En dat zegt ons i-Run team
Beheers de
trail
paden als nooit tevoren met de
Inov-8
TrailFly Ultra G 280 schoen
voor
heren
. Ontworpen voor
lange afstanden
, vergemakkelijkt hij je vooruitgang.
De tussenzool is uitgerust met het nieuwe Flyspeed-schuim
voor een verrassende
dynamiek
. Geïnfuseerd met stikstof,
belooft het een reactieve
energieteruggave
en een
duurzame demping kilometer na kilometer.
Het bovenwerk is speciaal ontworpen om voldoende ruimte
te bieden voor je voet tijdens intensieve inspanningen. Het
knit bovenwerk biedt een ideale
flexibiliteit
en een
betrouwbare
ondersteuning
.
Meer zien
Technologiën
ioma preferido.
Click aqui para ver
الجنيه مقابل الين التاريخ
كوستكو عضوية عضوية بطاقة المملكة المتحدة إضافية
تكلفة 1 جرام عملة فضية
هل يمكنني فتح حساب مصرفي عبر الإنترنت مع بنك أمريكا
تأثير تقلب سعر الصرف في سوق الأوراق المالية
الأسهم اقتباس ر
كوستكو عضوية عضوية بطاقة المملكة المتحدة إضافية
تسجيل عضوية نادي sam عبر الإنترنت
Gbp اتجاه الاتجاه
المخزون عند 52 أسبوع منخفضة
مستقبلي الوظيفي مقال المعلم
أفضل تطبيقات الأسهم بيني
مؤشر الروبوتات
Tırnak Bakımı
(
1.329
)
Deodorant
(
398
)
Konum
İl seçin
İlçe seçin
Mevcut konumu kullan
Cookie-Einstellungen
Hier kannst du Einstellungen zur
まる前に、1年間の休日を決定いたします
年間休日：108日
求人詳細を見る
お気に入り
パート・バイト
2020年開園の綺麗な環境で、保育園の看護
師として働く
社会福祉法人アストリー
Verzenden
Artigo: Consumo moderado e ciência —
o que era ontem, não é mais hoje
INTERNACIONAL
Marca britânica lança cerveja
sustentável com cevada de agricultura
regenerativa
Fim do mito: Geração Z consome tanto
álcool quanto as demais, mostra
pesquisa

-- Assigned task --
If a line in the listing holds the word "الأسهم", copy it out.

-- Answer for this exercise --
الأسهم اقتباس ر
أفضل تطبيقات الأسهم بيني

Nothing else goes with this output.